Allis, the chief subject, architect and narrator of "Must Read After My Death", directed by Morgan Dews.  The documentary of the anguish of a woman trapped in a hellish marriage and family life opened today in New York City and online at Gigantic Digital (  (Photo: Allis & Charley)


Bruce & Anne & Doug & Chuck & Charley & Allis In Hell, Unplugged
By Omar P.L. Moore/February 20, 2009                     SHARE

Morgan Dews' documentary "Must Read After My Death" is as plainly beautiful and unsparing in its intimacy as it is painfully tragic and compelling.  All of the undiluted behaviors of human beings are paraded with such a dignified nakedness.  Dirty laundry is aired out to dry and the stench of much of it is suffocating.  The documentary is a compilation of hundreds of hours of home videos and hundreds of letters by Allis (last name not revealed) about her marriage to Charley, an adulterer who for many months at a time is in Australia doing business and dancing the months away with a variety of women whom he forges intimacies with.  It just so happens that Allis, who lives in a big house in Connecticut also has her and Charley's four children (Bruce, Anne, Doug and Chuck) to take care of.  " . . . I'm not a person to sit around and sew and decorate and paint and do things like that.  I am not a housewife.  I have never been a housewife", words from Allis that begin the documentary, which follows her vivid recordings from 1961 right through to the 1990's.

We learn much more than we hope to about the trials and turmoil of what is clearly a wretched family life for all involved, especially Allis.  Sometimes shrill, other times sobering but most times rarely tender or saccharine-feeling as its distant feature film cousin "Revolutionary Road", "Must Read" is always electric viewing if not an enjoyable experience.  Mr. Dews pares down the hundreds of hours of recordings into a slender 76 minutes.  Many of the recordings hadn't been officially or fully disclosed to Allis's family members until just after Allis's death in 2001.  The tapes detail an eldest child who runs away, a developmentally-disabled son, an angry and vengeful older son, and a mother who just wants to fly the coup for ten minutes of freedom.  As we watch we feel that we ought not be witnesses -- perhaps the voyeuristic intrusion on the family's personal affairs is a little too much for most, but we are forced to be introspective about the nature and fragility of our own family household structure.  "Must Read", which opened today in New York City at the Quad Cinema and nationwide in the U.S. via Gigantic Digital, online at (, opens next Friday in Los Angeles at the Laemmle Sunset 5.

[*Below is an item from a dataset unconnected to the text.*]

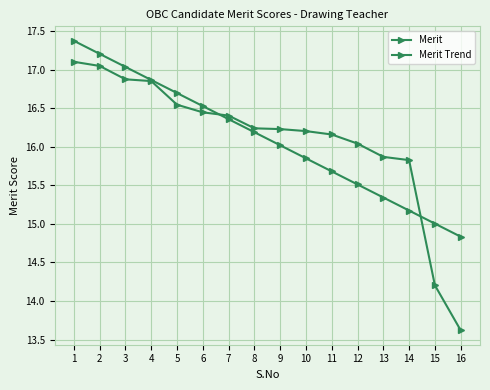

How many lines are shown in the chart?

2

Mr. Dews' documentary features excellent cinematography from Allis and Charley, who shot virtually all of the video footage.  "Must Read" isn't a referendum on this family as much as it is an exploration of whether a man can ever be a truly effective parent and husband to his wife in western society.  Is it the inherent sexism in the male-dominated society that favors the man?  Is that even the right or relevant question here?  And when a woman doesn't fit the "traditional" western paternalistic and psychological profession's paradigm and ideas of the role as a wife and mother does that make her unfit to be a parent in the objective eyes of the world?  In our eyes?  In Western society's?  These and other fascinating questions are presented.

"Must Read", more intimate than a dirty weekend, examines the unraveling and disintegration of an American family, any family -- whether rich or poor, urban or suburban -- it hardly matters, though in this case it is a middle-class suburban family.  We have heard a portion of the Alec Baldwin phone message to his daughter whom he fathers with his now-divorced former spouse Kim Basinger.  We read news stories about sad family disruptions (most recently the aching horror and tragedy of a Los Angeles man who killed all of his family members including his wife and four children, and then himself), but we have never been as devastated and captivated by such an arresting spectacle of melancholy as we are here.

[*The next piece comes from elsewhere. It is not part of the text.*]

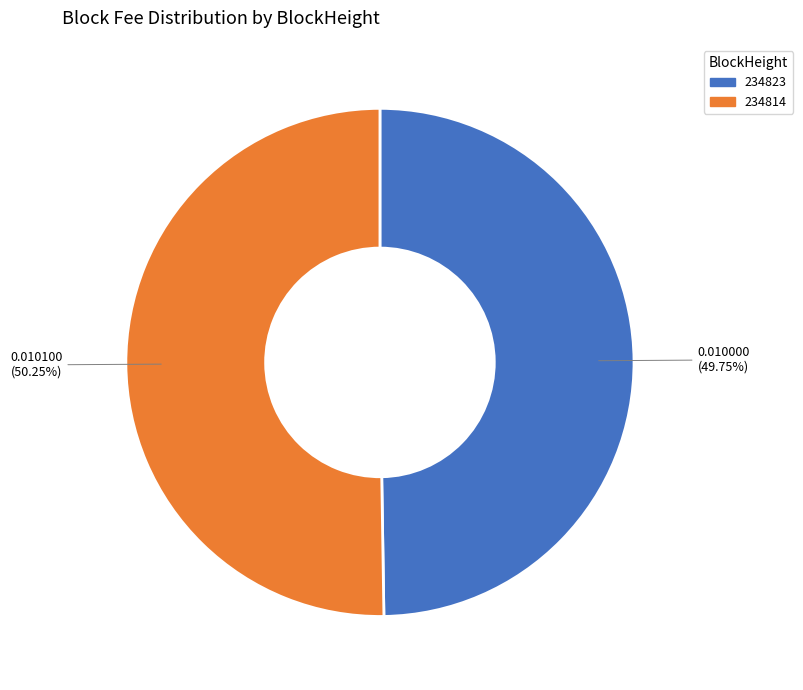

To the nearest percent, what percentage of the pie is 234823?

50%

"Must Read After My Death" is not rated by the Motion Picture Association of America, but some will find the dialogue coarse and grating.  You may need to take two showers and call a shrink in the morning, but the viewing of this film is well worth the two showers.  Running time: one hour and 16 minutes.  In English, with English subtitles throughout for audio that most English-speaking audiences won't have trouble hearing.